ЗАДАНИЕ: Чем, согласно приведенному фрагменту, символизируется тема созидательности?

Второй факт жизни, по Мани-Кёрлу, заключается в «признании сношения родителей как в высшей степени созидательного акта», и это также поэтическая формулировка. Таким образом обозначается круг проблем, связанных с признанием первичной сцены и эдипова комплекса. Вмешательство третьего объекта в отношение ребенок – мать вызывает новые проблемы и новые вопросы. Провоцируется ревность, и тема созидательности символизируется любопытством ребенка в отношении того, откуда берутся дети.
Когда эти проблемы успешно решены, ребенок начинает признавать созидательность родительской пары и посредством идентификации с родителями может приступить к собственной созидательной жизни, в том числе – к сексуальным отношениям. Если он не способен отступиться от родителей и ему требуется участие в их сексуальных отношениях, он увязает в них и оказывается неспособным оставить родительский дом – иногда символически, а иногда и реально.

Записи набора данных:
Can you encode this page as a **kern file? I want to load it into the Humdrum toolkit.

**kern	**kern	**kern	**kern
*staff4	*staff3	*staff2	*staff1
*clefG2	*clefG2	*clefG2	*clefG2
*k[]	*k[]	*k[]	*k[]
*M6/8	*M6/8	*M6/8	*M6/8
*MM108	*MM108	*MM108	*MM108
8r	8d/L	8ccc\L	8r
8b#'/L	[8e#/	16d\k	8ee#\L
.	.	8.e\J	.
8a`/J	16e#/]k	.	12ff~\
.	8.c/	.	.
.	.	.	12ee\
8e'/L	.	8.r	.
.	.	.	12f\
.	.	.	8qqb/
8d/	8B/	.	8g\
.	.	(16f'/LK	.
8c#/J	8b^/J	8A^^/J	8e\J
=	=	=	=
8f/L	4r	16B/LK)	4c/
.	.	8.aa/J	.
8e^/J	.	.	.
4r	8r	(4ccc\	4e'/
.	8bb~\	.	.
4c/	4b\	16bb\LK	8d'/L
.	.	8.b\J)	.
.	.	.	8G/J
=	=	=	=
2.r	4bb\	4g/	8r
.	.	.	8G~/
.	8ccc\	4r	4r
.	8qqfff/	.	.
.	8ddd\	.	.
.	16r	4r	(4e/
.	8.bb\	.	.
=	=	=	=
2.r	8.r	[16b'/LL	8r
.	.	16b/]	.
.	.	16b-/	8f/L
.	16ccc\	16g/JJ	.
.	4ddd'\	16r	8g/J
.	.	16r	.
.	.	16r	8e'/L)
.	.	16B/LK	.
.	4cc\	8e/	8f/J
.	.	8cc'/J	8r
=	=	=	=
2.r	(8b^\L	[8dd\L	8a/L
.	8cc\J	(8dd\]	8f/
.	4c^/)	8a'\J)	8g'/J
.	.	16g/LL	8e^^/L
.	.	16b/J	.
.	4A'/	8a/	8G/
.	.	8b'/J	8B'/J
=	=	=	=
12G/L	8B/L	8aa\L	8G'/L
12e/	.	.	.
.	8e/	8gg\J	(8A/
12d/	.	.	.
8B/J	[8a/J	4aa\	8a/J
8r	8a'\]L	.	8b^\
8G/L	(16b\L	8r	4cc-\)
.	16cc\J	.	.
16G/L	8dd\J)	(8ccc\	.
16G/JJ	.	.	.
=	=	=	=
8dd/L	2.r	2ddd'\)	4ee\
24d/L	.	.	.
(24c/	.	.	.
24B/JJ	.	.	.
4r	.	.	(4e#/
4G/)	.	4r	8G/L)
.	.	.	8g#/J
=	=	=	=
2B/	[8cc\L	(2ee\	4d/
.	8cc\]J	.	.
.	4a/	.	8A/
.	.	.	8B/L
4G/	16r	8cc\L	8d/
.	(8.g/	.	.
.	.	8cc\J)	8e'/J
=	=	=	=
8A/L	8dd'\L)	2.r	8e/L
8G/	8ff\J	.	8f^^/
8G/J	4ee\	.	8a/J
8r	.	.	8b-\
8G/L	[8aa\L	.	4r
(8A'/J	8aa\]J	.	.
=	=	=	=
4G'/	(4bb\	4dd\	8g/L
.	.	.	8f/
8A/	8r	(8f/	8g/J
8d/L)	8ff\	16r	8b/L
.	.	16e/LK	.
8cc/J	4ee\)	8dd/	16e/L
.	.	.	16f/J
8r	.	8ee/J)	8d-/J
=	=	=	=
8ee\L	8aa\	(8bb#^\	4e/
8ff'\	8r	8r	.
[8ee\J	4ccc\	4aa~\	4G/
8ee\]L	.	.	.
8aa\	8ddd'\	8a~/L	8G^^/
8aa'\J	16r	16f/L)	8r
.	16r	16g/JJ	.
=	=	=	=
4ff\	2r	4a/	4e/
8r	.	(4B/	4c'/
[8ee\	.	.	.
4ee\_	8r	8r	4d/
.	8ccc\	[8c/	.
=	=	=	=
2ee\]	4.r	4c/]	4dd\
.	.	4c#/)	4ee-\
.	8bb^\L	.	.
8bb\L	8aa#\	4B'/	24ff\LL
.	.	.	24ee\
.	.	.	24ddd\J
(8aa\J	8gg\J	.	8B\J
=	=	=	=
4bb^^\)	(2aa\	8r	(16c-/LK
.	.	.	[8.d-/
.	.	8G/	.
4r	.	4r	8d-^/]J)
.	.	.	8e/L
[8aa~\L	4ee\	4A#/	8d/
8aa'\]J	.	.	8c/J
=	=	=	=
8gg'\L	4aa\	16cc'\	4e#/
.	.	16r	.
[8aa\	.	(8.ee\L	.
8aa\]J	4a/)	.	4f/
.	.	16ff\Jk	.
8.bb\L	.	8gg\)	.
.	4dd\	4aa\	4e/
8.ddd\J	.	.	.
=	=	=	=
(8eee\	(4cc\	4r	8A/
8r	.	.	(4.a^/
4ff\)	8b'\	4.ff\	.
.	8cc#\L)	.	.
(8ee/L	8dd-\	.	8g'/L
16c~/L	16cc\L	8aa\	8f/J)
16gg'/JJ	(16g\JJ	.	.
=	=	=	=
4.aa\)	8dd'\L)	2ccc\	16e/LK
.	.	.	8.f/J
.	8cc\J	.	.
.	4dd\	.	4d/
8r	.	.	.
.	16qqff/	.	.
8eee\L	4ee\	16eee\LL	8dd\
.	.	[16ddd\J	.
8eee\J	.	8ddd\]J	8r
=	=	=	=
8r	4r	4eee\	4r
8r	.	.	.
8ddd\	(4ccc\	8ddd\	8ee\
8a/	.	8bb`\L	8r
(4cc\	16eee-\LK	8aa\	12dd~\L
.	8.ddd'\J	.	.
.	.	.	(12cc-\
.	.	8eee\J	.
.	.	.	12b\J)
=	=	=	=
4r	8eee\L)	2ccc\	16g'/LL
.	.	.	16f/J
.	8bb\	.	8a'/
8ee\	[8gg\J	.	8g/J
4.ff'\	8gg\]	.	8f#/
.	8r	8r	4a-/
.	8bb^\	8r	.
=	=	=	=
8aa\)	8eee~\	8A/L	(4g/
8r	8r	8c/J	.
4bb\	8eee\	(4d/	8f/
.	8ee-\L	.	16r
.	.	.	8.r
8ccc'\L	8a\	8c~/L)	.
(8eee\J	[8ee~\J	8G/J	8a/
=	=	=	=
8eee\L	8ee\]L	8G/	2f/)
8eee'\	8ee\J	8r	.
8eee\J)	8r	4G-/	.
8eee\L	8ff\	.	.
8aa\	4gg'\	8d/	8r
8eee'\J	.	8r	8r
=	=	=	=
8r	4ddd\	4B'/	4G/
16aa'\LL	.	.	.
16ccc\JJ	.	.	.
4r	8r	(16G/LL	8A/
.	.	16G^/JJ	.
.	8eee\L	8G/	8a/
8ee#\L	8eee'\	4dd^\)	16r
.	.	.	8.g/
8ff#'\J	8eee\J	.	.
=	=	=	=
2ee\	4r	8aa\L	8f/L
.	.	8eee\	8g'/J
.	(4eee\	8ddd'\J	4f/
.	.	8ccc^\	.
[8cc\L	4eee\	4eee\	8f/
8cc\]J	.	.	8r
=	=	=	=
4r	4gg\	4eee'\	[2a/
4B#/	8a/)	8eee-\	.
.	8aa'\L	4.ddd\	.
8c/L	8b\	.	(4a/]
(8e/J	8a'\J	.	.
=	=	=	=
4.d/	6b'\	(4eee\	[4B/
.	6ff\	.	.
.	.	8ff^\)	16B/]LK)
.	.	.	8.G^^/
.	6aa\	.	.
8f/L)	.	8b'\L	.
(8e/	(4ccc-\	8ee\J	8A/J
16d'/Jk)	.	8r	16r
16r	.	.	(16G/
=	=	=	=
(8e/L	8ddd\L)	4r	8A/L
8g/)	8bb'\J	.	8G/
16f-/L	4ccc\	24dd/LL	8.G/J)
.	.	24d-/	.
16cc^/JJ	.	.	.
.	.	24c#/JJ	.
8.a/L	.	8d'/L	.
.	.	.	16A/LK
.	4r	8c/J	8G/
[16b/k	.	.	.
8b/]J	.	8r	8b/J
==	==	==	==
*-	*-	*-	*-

РЕШЕНИЕ ЗАДАЧИ: Любопытством ребенка в отношении того, откуда берутся дети.